By RICKY LINDSAY, Sports Editor
When Devin Funchess tried on his No. 1 jersey for the first time before taking the field for Michigan’s season opener, the feeling gave him goosebumps.
Then he debuted the new look in front of 100,000-plus with a career-best performance — seven receptions for 94 yards and three touchdowns — in Michigan’s 54-14 win over Appalachian State.
With Funchess officially shifting to wide receiving this winter, he desired a number that better fit the position. He was given the No. 87 Legends jersey prior to the 2013 season to honor legendary Michigan tight end Ron Kramer. But the junior was no longer manning the position and felt the number belonged to a player that does.
So during the offseason, Funchess eyed joining a storied, but rare Michigan tradition: becoming the next Wolverine to don the prized No. 1.
“It was an incredible honor to be selected to wear the number 87 Legends jersey in honor of Ron Kramer,” Funchess said per a team release prior to Saturday’s kickoff. “I spoke with his son, Kurt, and many of my teammates before I decided to change my number and they were all unbelievably supportive. Ron Kramer was the best tight end in Michigan history, and I think his number should be worn by someone playing that position.”
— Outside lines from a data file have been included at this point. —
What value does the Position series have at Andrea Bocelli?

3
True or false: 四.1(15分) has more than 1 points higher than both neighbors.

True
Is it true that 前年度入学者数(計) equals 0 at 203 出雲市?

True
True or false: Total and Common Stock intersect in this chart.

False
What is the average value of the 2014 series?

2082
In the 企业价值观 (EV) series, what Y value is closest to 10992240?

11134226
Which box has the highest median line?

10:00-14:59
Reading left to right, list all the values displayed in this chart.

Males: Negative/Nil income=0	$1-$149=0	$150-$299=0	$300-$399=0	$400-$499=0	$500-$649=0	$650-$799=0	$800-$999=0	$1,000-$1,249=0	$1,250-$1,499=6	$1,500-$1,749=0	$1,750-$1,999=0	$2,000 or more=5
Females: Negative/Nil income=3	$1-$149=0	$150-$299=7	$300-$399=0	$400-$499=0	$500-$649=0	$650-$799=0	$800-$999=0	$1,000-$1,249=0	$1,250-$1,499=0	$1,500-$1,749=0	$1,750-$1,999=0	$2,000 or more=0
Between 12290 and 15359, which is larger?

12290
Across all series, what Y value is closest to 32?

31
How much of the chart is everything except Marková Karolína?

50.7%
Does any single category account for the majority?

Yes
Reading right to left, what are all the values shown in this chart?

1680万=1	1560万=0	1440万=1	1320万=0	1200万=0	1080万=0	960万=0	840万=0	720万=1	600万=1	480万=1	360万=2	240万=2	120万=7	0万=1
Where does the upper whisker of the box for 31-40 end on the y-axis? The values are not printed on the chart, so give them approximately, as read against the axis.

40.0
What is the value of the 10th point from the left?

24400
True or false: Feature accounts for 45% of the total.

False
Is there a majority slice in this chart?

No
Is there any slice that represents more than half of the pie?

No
Funchess knew that earning the No. 1 jersey required hard work, so he went toe-to-toe against Michigan’s top defender, Jake Ryan, throughout the offseason to prove his worth.
“I’ve been working hard,” Funchess said. “I asked Jake Ryan, I’ve been working on him all offseason since the winter to ask him. ‘Was working hard? Did I earn it?’ He said yeah.”
After proving his worth in practice for the jersey, the next step was receiving permission from head coach Brady Hoke. But before building up the courage to ask, Funchess needed a bit of schooling. So he watched film of the past Michigan greats that once donned the number.
He watched Anthony Carter, the man who started the tradition with receivers and the jersey. Greg McMurtry followed with a successful career, as did Derrick Alexander and David Terrell. Tyrone Butterfield briefly wore the jersey before transferring from Michigan after two seasons. And Edwards, the most prolific receiver in Michigan football history, was the last to grace the jersey 10 years ago.
Hoke said he quizzed Funchess on the players that donned the jersey after the wide receiver was granted permission for the switch by the Kramer family.
“Believe me, I asked him who has worn No. 1, and he started with Anthony Carter and went down the list, so I think that he earned it,” Hoke said.
Its just another number for Funchess, but with it, he joins an exclusive group. Only six receivers wore the jersey before he debuted it Saturday. And all besides Butterfield had successful careers at Michigan.
Funchess was nearly untouchable against Appalachian State, but when he wasn’t, defenders bounced off his oversized frame with the installation of a stiff arm. He is on the fast track of joining the former legends performance-wise, and he’s beginning to see the difference the number brings.
“A number’s just a number,” he said. “But with this number, it just brings a bigger target for me because of the names that I named and wore that number.”